§ SET TASK
Recast the data below as a Markdown table with two columns, Row and Text. Give each non-blank line its own numbered row.
Begin ITEMS
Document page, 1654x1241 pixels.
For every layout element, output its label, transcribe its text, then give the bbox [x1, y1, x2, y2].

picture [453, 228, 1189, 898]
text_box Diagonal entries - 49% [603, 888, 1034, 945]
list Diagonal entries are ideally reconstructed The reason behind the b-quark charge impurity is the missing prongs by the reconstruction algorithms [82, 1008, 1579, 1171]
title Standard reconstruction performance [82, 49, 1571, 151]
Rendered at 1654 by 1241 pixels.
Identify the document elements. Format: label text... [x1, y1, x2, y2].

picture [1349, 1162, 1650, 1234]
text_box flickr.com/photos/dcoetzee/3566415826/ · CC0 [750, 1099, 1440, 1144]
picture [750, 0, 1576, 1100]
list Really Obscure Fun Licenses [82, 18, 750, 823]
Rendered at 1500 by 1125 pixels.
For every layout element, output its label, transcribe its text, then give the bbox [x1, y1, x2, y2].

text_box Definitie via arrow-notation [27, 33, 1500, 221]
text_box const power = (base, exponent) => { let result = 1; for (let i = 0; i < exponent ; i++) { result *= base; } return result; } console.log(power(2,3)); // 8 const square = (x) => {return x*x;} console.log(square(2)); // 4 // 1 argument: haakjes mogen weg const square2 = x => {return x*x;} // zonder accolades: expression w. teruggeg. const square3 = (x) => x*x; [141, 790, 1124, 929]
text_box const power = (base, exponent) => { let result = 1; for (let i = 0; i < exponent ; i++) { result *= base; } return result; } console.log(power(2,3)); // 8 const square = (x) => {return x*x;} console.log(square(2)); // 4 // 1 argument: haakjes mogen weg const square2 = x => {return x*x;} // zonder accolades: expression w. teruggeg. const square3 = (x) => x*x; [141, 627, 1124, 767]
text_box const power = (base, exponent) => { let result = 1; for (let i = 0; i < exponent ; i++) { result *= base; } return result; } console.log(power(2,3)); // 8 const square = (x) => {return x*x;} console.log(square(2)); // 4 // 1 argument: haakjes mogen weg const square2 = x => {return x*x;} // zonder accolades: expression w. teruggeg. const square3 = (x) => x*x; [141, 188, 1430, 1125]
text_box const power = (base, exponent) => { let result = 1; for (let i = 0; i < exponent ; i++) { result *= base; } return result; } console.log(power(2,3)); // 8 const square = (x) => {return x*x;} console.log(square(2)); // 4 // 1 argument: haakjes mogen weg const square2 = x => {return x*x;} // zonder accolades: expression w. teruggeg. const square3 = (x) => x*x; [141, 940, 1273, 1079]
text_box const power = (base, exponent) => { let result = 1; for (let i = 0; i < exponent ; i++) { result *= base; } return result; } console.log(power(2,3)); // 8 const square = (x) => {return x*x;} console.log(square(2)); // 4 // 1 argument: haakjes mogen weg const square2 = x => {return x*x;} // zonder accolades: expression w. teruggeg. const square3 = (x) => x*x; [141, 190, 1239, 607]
End ITEMS
§ FINISHED ANSWER
| Row | Text |
|---|---|
| 1 | Document page, 1654x1241 pixels. |
| 2 | For every layout element, output its label, transcribe its text, then give the bbox [x1, y1, x2, y2]. |
| 3 | picture [453, 228, 1189, 898] |
| 4 | text_box Diagonal entries - 49% [603, 888, 1034, 945] |
| 5 | list Diagonal entries are ideally reconstructed The reason behind the b-quark charge impurity is the missing prongs by the reconstruction algorithms [82, 1008, 1579, 1171] |
| 6 | title Standard reconstruction performance [82, 49, 1571, 151] |
| 7 | Rendered at 1654 by 1241 pixels. |
| 8 | Identify the document elements. Format: label text... [x1, y1, x2, y2]. |
| 9 | picture [1349, 1162, 1650, 1234] |
| 10 | text_box flickr.com/photos/dcoetzee/3566415826/ · CC0 [750, 1099, 1440, 1144] |
| 11 | picture [750, 0, 1576, 1100] |
| 12 | list Really Obscure Fun Licenses [82, 18, 750, 823] |
| 13 | Rendered at 1500 by 1125 pixels. |
| 14 | For every layout element, output its label, transcribe its text, then give the bbox [x1, y1, x2, y2]. |
| 15 | text_box Definitie via arrow-notation [27, 33, 1500, 221] |
| 16 | text_box const power = (base, exponent) => { let result = 1; for (let i = 0; i < exponent ; i++) { result *= base; } return result; } console.log(power(2,3)); // 8 const square = (x) => {return x*x;} console.log(square(2)); // 4 // 1 argument: haakjes mogen weg const square2 = x => {return x*x;} // zonder accolades: expression w. teruggeg. const square3 = (x) => x*x; [141, 790, 1124, 929] |
| 17 | text_box const power = (base, exponent) => { let result = 1; for (let i = 0; i < exponent ; i++) { result *= base; } return result; } console.log(power(2,3)); // 8 const square = (x) => {return x*x;} console.log(square(2)); // 4 // 1 argument: haakjes mogen weg const square2 = x => {return x*x;} // zonder accolades: expression w. teruggeg. const square3 = (x) => x*x; [141, 627, 1124, 767] |
| 18 | text_box const power = (base, exponent) => { let result = 1; for (let i = 0; i < exponent ; i++) { result *= base; } return result; } console.log(power(2,3)); // 8 const square = (x) => {return x*x;} console.log(square(2)); // 4 // 1 argument: haakjes mogen weg const square2 = x => {return x*x;} // zonder accolades: expression w. teruggeg. const square3 = (x) => x*x; [141, 188, 1430, 1125] |
| 19 | text_box const power = (base, exponent) => { let result = 1; for (let i = 0; i < exponent ; i++) { result *= base; } return result; } console.log(power(2,3)); // 8 const square = (x) => {return x*x;} console.log(square(2)); // 4 // 1 argument: haakjes mogen weg const square2 = x => {return x*x;} // zonder accolades: expression w. teruggeg. const square3 = (x) => x*x; [141, 940, 1273, 1079] |
| 20 | text_box const power = (base, exponent) => { let result = 1; for (let i = 0; i < exponent ; i++) { result *= base; } return result; } console.log(power(2,3)); // 8 const square = (x) => {return x*x;} console.log(square(2)); // 4 // 1 argument: haakjes mogen weg const square2 = x => {return x*x;} // zonder accolades: expression w. teruggeg. const square3 = (x) => x*x; [141, 190, 1239, 607] |